Cette division « Annexe II » repose sur un principe fondamental de justice climatique : ces pays développés sont les plus grands émetteurs historiques et ont développé leurs économies aux dépens de la sécurité climatique du reste du monde.
Mais les temps ont radicalement changé au cours des 30 dernières années, et le groupe estime que les plus récents grands pollueurs et les pays riches comme la Chine et les États du Golfe devraient également commencer à contribuer officiellement au financement climatique.
Un compromis qui a été proposé, note CarbonBrief, consiste à avoir différentes bases de contributeurs pour différentes « couches » du NCQG, si les pays s’accordent sur un objectif « multicouche ».
Un rapport produit avant la COP29 présente différentes manières de structurer le NCQG, avec certaines options à plusieurs niveaux comportant une couche externe d’investissement mondial à laquelle des pays comme la Chine pourraient contribuer, sans être responsables du « nouvel objectif de 100 milliards de dollars ».

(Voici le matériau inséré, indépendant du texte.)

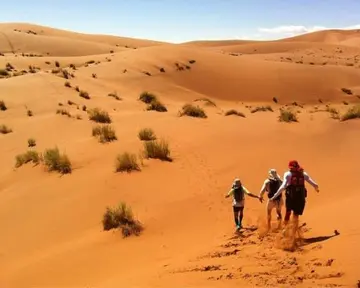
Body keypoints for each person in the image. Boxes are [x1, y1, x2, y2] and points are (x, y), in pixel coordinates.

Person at [269, 160, 319, 232]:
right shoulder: (303, 174)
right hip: (299, 197)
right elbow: (313, 183)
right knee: (293, 214)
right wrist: (316, 188)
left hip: (292, 197)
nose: (291, 169)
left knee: (290, 213)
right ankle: (290, 231)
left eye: (291, 168)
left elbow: (283, 186)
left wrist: (274, 196)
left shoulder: (288, 174)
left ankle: (287, 230)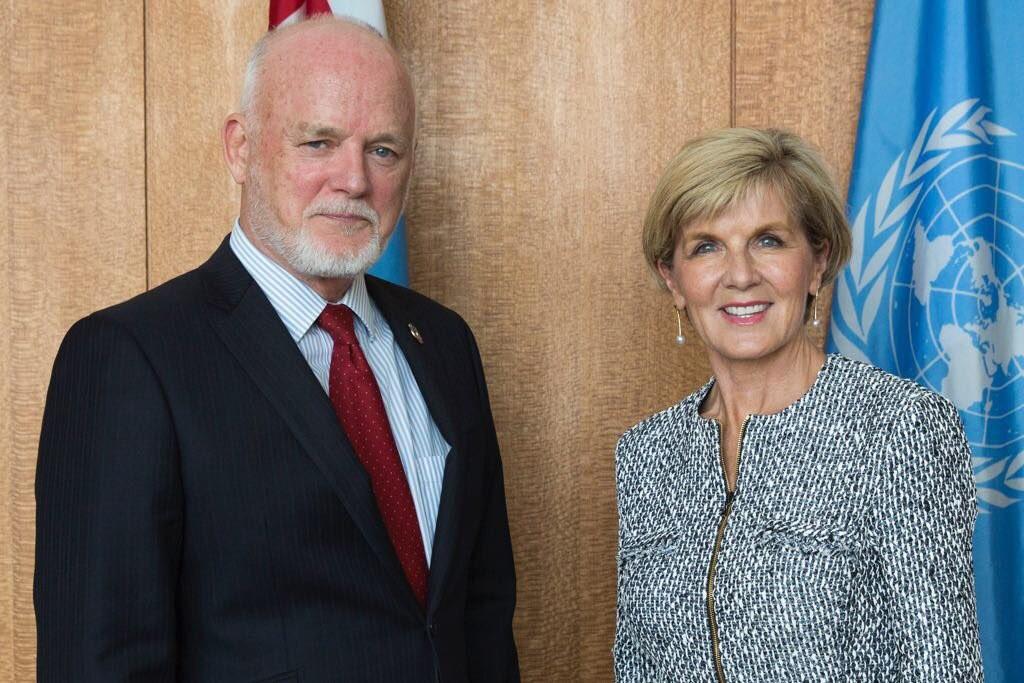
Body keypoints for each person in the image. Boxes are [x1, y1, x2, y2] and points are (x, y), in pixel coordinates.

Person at [35, 16, 518, 682]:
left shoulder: (443, 344)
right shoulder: (131, 358)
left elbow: (481, 621)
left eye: (383, 149)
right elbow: (102, 663)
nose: (353, 179)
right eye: (319, 142)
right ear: (241, 148)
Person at [614, 128, 983, 681]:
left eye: (768, 240)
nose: (740, 275)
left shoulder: (899, 429)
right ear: (674, 280)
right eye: (707, 246)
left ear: (817, 262)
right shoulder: (645, 456)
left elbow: (944, 669)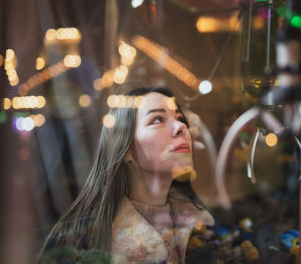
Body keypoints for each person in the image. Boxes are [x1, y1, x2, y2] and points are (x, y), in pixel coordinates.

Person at [37, 86, 214, 264]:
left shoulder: (203, 225)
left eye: (180, 118)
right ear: (127, 149)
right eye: (158, 119)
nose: (181, 126)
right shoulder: (89, 239)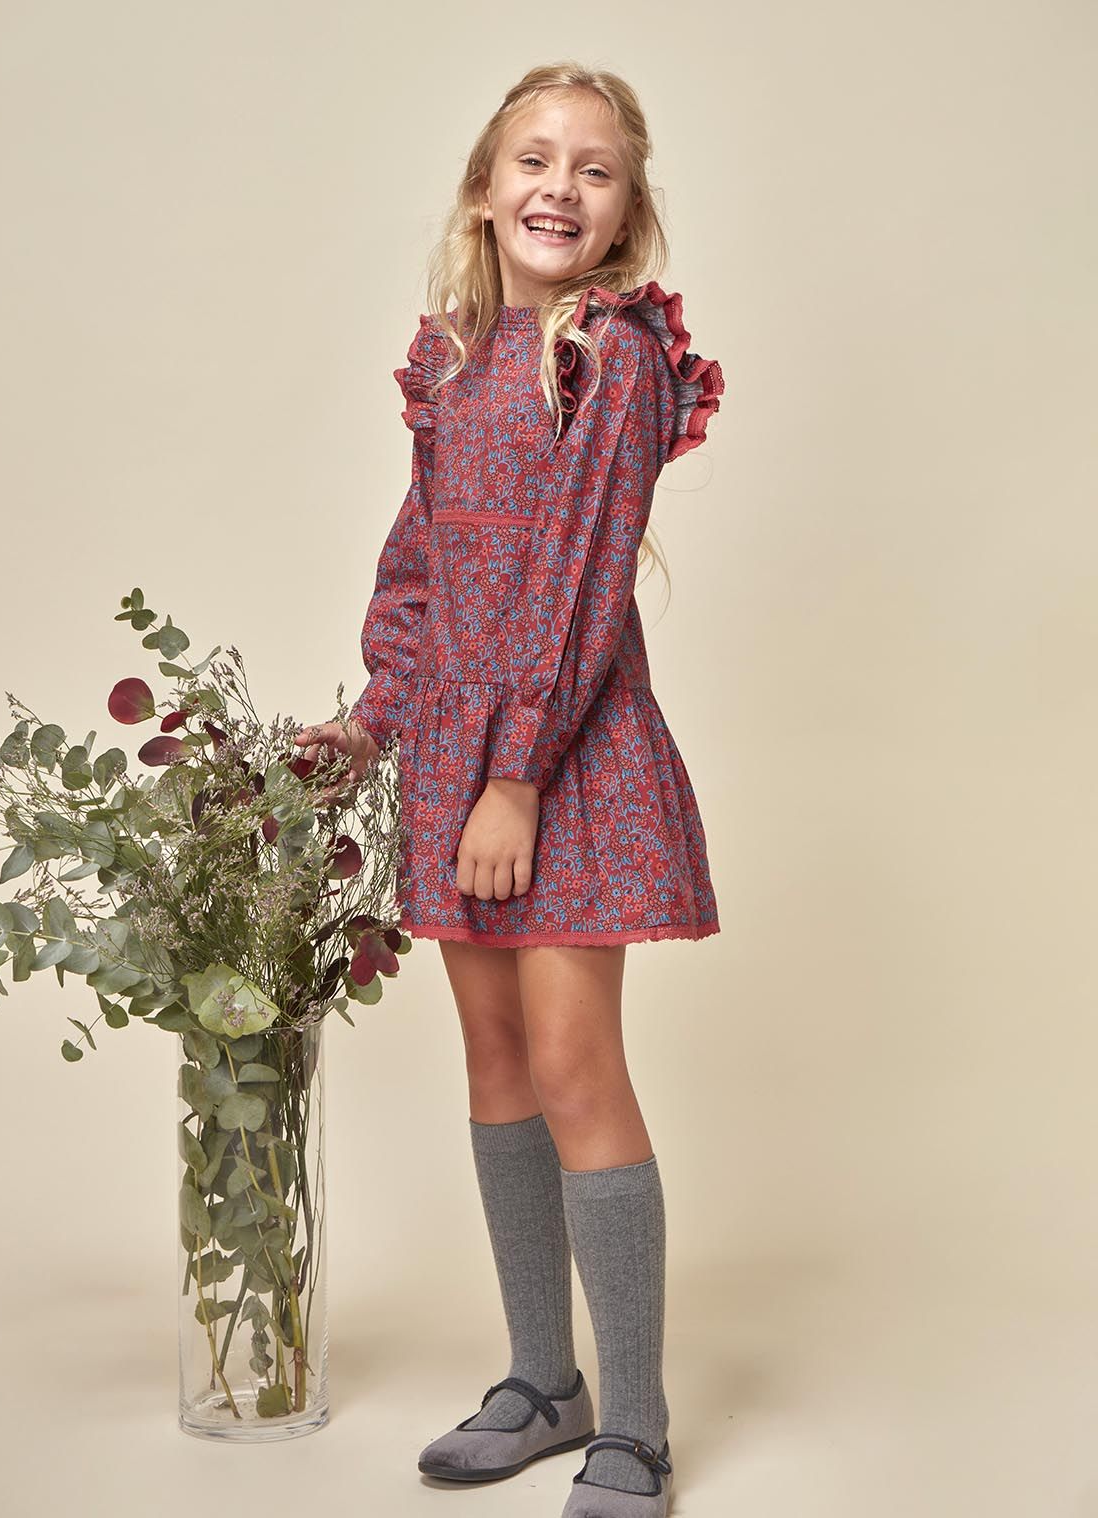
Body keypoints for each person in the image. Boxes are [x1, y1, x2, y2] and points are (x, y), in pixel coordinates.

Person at [294, 61, 725, 1518]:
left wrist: (520, 777)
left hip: (565, 761)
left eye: (594, 170)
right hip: (457, 759)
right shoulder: (456, 357)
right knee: (495, 1065)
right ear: (484, 189)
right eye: (534, 160)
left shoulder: (617, 357)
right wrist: (376, 722)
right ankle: (545, 1380)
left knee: (574, 1066)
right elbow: (420, 560)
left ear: (627, 212)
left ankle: (638, 1427)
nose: (559, 187)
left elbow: (585, 584)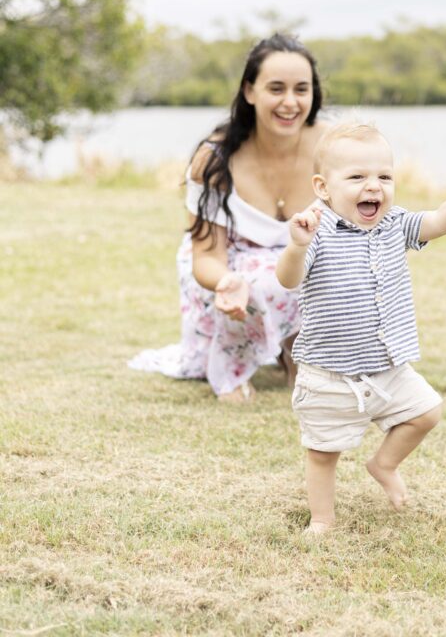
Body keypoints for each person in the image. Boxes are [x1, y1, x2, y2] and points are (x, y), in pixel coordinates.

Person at [276, 121, 446, 533]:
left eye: (384, 177)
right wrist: (296, 246)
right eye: (357, 177)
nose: (374, 187)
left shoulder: (394, 224)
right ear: (323, 187)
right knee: (323, 451)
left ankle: (383, 463)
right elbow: (288, 279)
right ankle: (322, 518)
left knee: (427, 412)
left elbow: (440, 222)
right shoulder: (317, 231)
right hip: (329, 371)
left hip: (387, 365)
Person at [129, 34, 328, 403]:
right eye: (276, 88)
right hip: (228, 263)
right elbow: (206, 256)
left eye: (302, 89)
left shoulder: (333, 147)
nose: (290, 102)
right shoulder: (215, 159)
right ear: (249, 91)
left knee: (321, 267)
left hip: (300, 258)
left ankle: (298, 352)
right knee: (258, 280)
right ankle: (232, 369)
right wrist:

Public, privé, subventions et prêts : quelle forme prendra le financement climatique ?
Ce qui compte comme financement climatique est une autre question controversée – et qui aura bien sûr un impact sur le montant cible.
Les pays en développement font pression pour que le plus grand nombre possible de financements prennent la forme de subventions publiques, qu’ils considèrent comme une source d’argent plus fiable, qui ne les encombrera pas de dettes. Beaucoup souhaitent que les prêts « non concessionnels » – accordés aux taux du marché ou proches – soient exclus.
Cela nécessitera un changement. Depuis 2016, environ 70 pour cent du financement public climatique a été accordé sous forme de prêts.
Les pays développés, de leur côté, affirment que seuls les investissements privés pourront amener le monde à se rapprocher des milliards nécessaires.
L’un des problèmes est que les projets d’adaptation au climat dans les pays les plus pauvres (comme la construction d’une digue, par exemple) ne présentent pas de perspectives attrayantes pour les entités privées, par rapport aux projets d’atténuation comme les énergies propres qui pourraient générer des bénéfices.
Et les entreprises privées et les banques ne sont pas redevables à la CCNUCC et à l’Accord de Paris de la même manière que les gouvernements nationaux, ce qui pourrait en faire des contributeurs risqués au NCQG.
La majorité de l’objectif de 100 milliards de dollars a été consacrée à l’atténuation. Afin d’obtenir davantage de financements pour l’adaptation et les pertes et dommages, certains pays développés recherchent des sous-objectifs pour ces derniers – ces derniers étant susceptibles de susciter particulièrement des divisions pour des pays comme les États-Unis désireux de défendre leurs coffres.
« Il y a une frontière ténue entre un objectif de soutien qui met à rude épreuve les parties contribuantes et un objectif qui est tellement irréaliste qu’il diminue les incitations et potentiellement sape le processus de l’Accord de Paris », écrivent les États-Unis dans une déclaration préalable à la COP.
Malgré des mois de négociations à l’approche du sommet, le NCQG devra faire face à de nombreuses discussions dans les couloirs de Bakou avant qu’un accord ne soit possible.